(Brief):
In the entries below, find the line with "- cereal bowl [549,427,682,517]" and the line with "potted plant [463,364,516,430]"; reproduce those two lines and all lines between them exactly, without pictures.
___ Exercise materials ___
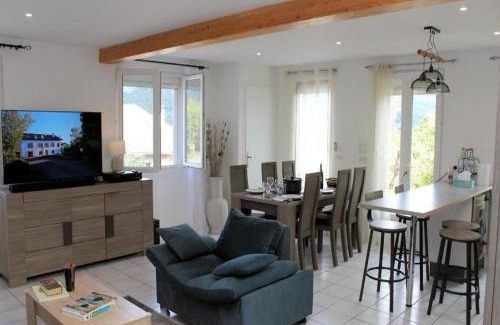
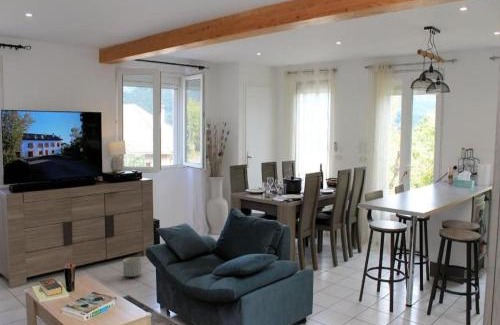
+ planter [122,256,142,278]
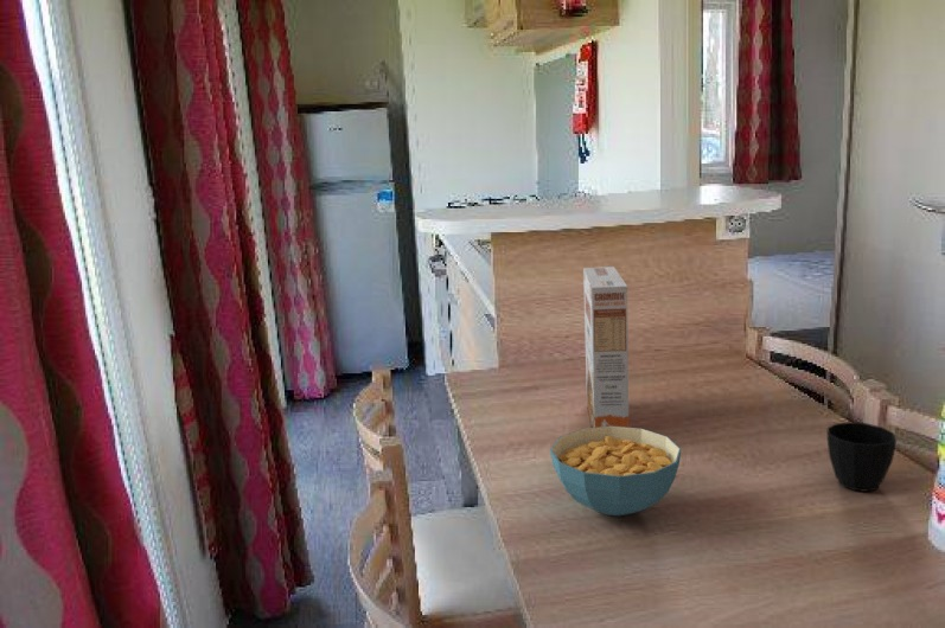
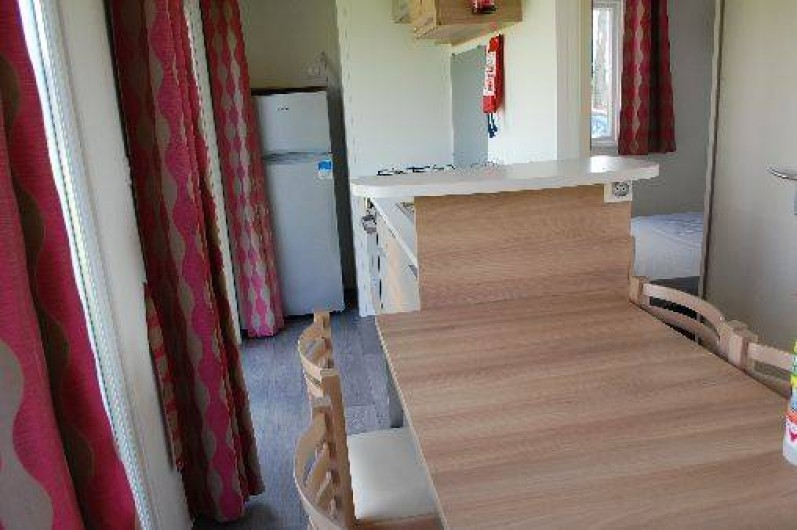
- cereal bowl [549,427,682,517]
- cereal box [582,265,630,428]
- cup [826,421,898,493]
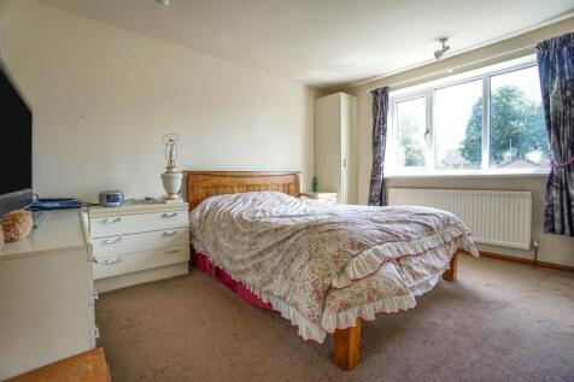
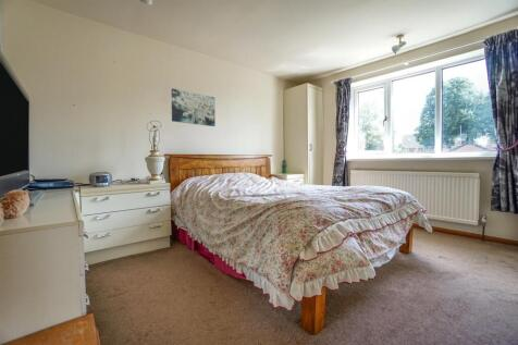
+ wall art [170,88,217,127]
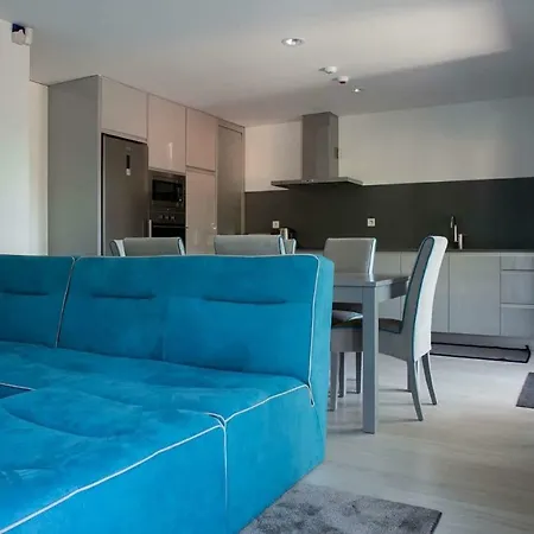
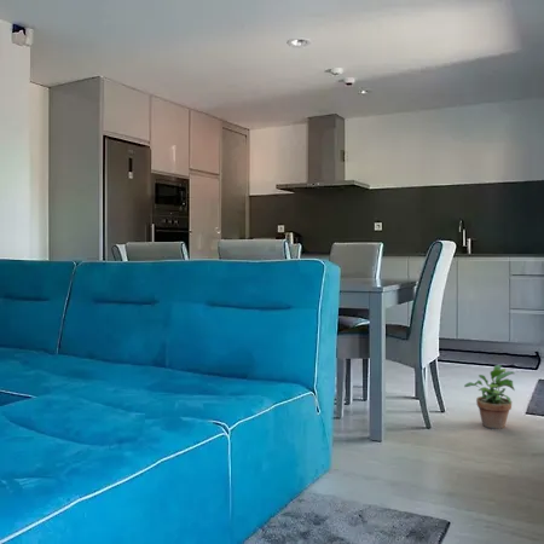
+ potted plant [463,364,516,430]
___
___ Exercise materials ___
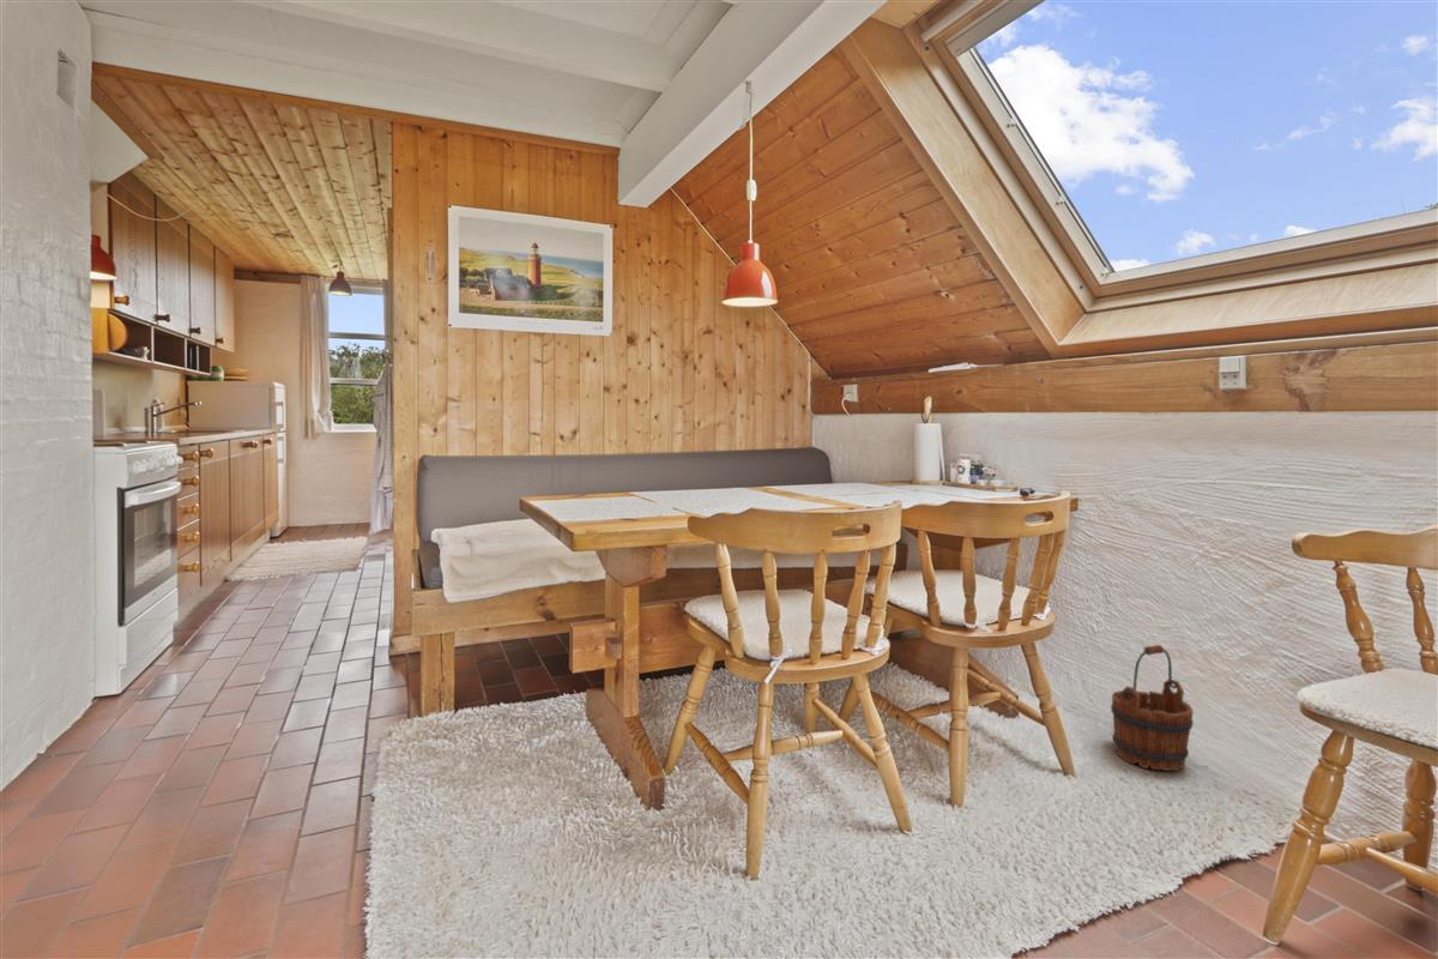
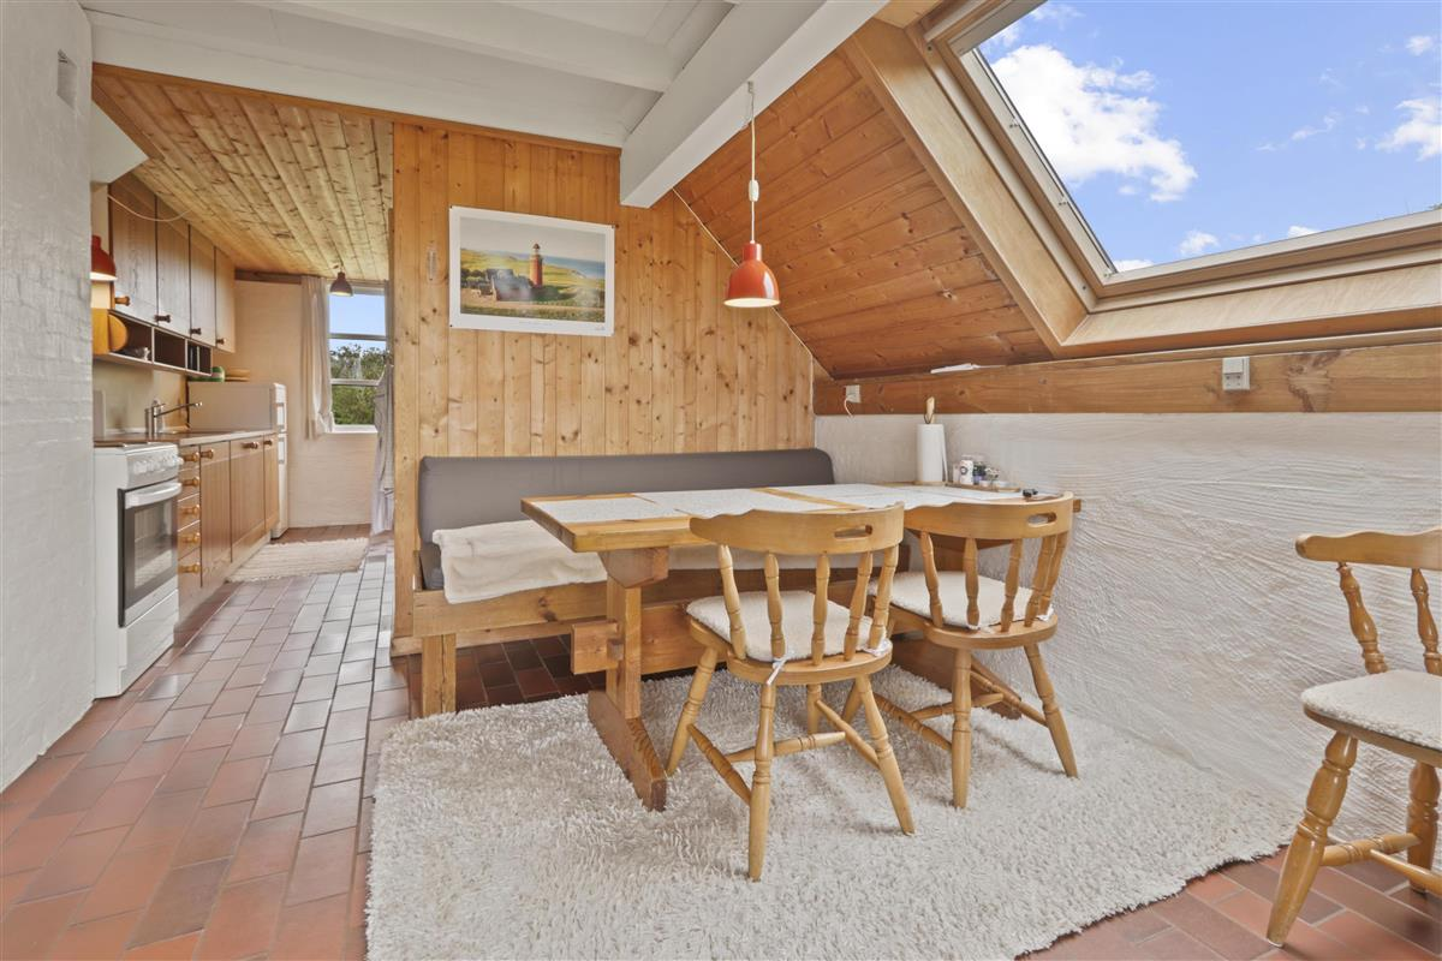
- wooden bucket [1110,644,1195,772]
___
(Response):
- cereal bowl [549,427,682,517]
- cereal box [582,265,630,428]
- cup [826,421,898,493]
+ wall art [170,88,217,127]
+ potted plant [463,364,516,430]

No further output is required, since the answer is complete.